Read the interview; you will be happy you did.
A few teasers:
The SEC/CFTC report [on May 6th] stated that the execution algorithm used by the “large seller” (i.e. Waddell & Reed) gave no regard to price or time, but once I started looking through the data, it became pretty clear that the execution algorithm did in fact use both time and price, so I started wondering whether the SEC & CFTC really looked at this data? Then out of the blue, Waddell & Reed sent us all 6,438 eMini trade execution reports. That led me to asking questions about the algo from the guy at Barclays, the execution broker for Waddell & Reed, who verified the trade executions sent from W&R. When the question came up on why Barclays didn’t clearly explain to the SEC & CFTC during the investigation interview that the execution algo does in fact use time and price, I received the stunning answer: “They never interviewed us”. The very next week, the CFTC invites Barclays to a meeting.
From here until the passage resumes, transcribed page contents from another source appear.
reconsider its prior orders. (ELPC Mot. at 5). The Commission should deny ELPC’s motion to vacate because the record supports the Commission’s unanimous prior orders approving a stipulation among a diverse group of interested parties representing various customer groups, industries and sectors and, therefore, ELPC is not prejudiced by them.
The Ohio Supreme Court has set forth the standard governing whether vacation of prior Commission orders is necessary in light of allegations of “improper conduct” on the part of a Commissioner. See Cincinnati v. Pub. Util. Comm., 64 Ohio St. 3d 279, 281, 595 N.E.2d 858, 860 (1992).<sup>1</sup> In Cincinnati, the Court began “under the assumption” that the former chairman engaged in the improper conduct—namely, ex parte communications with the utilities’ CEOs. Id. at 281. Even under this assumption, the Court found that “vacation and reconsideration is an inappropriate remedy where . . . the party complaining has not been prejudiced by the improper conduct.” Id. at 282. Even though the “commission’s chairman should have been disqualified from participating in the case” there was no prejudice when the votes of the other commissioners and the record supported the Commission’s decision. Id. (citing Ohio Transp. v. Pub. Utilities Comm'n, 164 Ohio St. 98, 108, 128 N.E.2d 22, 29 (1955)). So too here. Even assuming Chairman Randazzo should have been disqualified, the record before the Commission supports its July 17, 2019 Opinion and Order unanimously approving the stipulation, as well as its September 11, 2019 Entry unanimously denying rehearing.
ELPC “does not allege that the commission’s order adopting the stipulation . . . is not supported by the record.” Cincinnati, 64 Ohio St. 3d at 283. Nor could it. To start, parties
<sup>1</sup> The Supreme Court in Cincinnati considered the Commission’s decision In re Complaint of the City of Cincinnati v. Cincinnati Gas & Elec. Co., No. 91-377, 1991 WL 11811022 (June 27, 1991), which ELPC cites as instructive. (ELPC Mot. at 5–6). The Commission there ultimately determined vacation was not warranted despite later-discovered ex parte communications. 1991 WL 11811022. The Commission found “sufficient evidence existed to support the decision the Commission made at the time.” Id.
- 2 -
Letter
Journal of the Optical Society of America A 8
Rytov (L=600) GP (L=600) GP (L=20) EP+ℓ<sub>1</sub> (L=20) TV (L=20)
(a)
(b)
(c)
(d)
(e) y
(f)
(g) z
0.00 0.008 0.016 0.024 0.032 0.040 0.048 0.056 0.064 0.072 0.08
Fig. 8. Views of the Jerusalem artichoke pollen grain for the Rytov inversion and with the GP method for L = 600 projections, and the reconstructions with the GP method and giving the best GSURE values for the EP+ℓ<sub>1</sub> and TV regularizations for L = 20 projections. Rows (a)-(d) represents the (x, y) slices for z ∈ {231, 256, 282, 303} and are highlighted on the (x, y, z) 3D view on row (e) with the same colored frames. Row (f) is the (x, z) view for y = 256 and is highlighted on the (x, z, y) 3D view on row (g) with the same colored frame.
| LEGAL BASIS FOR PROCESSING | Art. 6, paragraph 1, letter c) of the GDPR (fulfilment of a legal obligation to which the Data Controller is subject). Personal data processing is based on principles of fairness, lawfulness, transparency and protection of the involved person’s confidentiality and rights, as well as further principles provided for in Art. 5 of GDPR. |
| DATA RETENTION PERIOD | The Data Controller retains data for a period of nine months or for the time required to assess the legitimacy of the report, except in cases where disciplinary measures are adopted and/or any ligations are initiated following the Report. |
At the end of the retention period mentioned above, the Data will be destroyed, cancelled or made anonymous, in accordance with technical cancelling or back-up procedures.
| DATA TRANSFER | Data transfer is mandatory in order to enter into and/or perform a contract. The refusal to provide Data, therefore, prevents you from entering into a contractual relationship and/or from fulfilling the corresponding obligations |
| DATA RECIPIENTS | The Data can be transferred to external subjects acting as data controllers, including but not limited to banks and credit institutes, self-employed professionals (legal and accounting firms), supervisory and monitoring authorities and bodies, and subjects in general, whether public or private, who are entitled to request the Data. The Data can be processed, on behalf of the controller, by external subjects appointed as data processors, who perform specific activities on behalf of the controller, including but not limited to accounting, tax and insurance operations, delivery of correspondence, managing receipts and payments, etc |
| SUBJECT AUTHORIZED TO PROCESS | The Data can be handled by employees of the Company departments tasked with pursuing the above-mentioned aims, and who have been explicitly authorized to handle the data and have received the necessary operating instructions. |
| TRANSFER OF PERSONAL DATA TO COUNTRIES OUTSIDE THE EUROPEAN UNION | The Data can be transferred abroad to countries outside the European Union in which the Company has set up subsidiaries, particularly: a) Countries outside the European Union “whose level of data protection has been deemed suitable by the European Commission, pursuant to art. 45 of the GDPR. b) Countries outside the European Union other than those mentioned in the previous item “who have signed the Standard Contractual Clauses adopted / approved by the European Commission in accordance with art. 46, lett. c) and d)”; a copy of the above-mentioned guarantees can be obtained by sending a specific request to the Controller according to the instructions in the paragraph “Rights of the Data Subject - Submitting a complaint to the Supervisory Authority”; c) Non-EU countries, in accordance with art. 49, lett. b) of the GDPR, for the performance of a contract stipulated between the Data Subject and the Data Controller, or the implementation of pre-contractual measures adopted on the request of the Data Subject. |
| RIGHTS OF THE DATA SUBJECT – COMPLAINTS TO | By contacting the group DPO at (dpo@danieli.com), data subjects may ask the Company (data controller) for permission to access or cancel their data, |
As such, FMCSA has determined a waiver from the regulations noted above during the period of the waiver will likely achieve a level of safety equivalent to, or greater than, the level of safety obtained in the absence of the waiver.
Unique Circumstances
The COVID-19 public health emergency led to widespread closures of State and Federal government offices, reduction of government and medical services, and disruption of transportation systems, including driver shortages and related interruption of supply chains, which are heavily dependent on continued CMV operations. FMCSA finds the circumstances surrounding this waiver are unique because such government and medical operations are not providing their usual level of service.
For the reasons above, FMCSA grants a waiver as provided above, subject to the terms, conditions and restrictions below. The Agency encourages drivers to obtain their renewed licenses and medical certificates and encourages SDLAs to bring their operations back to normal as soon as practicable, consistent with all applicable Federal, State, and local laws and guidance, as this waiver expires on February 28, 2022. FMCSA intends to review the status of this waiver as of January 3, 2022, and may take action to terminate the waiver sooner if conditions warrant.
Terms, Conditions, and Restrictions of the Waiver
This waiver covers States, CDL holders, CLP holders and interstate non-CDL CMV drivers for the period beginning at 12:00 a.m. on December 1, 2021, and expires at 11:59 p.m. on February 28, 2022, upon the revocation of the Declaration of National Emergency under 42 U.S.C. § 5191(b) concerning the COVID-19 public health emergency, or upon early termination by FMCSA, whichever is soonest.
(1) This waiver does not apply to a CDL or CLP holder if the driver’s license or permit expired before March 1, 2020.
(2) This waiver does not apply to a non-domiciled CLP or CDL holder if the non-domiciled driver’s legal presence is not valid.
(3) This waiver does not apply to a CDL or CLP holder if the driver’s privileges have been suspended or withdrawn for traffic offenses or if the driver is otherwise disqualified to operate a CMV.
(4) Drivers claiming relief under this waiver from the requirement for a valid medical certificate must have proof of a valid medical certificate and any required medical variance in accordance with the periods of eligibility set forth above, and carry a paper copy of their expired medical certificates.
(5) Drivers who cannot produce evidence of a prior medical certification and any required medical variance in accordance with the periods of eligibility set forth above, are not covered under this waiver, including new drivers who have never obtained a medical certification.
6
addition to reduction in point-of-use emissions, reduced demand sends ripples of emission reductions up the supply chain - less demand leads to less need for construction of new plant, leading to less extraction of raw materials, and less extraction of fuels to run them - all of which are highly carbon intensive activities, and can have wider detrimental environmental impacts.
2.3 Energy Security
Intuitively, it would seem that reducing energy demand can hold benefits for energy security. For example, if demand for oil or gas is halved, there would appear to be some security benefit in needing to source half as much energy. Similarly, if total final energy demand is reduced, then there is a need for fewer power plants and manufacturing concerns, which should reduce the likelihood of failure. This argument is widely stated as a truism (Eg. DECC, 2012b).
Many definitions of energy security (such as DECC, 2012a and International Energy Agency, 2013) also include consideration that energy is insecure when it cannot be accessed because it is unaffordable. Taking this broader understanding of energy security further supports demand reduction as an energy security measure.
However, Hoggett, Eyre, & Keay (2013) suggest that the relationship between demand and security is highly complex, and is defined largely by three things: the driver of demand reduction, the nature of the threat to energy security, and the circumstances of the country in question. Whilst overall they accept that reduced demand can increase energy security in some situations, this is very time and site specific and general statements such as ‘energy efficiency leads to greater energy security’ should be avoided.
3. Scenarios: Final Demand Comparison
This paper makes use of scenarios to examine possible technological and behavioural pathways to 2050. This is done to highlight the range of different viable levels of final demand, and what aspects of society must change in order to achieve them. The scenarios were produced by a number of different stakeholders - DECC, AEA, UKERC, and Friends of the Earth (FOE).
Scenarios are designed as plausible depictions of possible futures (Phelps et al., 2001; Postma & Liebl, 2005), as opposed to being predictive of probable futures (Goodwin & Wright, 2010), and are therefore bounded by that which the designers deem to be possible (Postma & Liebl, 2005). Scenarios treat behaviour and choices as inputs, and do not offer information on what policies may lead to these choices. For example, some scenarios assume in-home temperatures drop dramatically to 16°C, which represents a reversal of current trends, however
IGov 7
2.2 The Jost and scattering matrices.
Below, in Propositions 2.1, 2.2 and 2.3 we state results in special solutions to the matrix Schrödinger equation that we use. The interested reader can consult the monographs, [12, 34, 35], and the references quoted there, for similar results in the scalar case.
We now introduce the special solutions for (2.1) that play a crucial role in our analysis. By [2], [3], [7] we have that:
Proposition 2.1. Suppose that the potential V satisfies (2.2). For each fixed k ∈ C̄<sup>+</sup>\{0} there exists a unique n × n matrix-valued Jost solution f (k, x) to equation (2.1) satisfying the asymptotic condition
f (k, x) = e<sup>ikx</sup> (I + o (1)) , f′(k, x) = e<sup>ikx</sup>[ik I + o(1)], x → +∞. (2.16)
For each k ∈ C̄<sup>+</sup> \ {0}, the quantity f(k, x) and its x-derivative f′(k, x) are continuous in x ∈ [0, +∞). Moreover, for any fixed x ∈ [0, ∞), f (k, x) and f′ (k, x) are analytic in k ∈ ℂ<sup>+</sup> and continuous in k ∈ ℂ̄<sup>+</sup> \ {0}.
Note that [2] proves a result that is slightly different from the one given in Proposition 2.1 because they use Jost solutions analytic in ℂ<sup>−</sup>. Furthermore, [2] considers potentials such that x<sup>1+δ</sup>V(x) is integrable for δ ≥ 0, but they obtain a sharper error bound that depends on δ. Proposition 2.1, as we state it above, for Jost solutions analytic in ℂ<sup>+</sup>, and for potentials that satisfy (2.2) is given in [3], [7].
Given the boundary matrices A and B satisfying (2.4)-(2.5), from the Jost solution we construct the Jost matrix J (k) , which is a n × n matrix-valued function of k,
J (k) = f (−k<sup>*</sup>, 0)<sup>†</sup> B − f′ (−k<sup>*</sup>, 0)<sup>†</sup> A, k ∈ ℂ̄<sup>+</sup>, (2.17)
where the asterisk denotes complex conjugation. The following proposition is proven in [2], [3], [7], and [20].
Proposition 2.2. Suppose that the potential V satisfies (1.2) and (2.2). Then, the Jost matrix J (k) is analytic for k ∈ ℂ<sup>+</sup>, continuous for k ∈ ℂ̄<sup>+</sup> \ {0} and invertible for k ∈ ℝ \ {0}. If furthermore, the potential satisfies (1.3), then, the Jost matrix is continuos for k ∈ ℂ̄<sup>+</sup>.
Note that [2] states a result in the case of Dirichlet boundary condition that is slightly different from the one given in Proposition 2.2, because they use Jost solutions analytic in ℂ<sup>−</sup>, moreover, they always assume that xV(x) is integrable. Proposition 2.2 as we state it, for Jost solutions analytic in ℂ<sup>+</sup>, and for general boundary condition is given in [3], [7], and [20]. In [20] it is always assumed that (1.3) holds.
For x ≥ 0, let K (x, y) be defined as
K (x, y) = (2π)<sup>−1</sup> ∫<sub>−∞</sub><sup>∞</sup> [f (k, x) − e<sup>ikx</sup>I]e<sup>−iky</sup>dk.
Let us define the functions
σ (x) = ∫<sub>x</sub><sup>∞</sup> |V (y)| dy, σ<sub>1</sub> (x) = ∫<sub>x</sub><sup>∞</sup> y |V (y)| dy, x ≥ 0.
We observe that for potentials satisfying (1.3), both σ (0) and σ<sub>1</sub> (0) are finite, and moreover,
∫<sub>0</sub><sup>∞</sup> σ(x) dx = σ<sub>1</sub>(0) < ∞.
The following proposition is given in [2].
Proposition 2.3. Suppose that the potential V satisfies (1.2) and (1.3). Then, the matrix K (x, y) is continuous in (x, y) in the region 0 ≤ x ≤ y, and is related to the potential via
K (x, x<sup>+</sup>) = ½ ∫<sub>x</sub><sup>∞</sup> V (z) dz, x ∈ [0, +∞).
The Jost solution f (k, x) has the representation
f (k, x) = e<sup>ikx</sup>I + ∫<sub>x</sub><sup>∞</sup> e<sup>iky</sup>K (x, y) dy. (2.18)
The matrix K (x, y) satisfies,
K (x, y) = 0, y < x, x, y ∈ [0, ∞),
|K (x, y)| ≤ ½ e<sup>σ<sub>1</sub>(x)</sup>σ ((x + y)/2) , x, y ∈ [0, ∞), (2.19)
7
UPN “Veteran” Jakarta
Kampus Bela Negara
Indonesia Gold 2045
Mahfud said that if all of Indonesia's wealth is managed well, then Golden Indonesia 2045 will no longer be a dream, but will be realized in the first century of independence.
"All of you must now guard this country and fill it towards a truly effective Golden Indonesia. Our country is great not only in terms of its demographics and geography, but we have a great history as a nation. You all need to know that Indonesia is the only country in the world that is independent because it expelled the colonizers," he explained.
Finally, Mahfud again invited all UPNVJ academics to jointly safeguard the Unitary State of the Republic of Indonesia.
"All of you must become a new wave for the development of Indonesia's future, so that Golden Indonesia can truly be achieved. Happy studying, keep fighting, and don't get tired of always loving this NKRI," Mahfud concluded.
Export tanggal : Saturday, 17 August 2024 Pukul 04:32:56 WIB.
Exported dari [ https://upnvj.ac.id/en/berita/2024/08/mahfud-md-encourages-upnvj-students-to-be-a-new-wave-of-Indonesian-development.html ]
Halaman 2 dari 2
[On May 6th] at 14:42:44, there was this event in the e-mini in Chicago where somebody sold a few thousand contracts right through the book, like “I want to sell these now!” At that exact moment in New York (and not 14 milliseconds later, which is how long it takes light to travel from Chicago), somebody sold an equal amount of SPY, QQQ, MMM, DIA, all the big index ETFs that cover the market. There were also a number of large cap stocks that got hit too. So this wasn’t an arbitrage reaction to what was happening in Chicago, it was simultaneous selling — had to be the same seller, or a fantastic coincidence. We thought maybe someone was testing out a new algorithm that had found a way to be ahead of the arbitrage….
When everything is about speed, you lose a lot of diversity; you don’t have all those different players with different view points using different algorithms and with different strategies at play. You end up killing all of them, it’s all shoot first and ask questions later.
The interview was a treat, and I hope you take the time to enjoy it.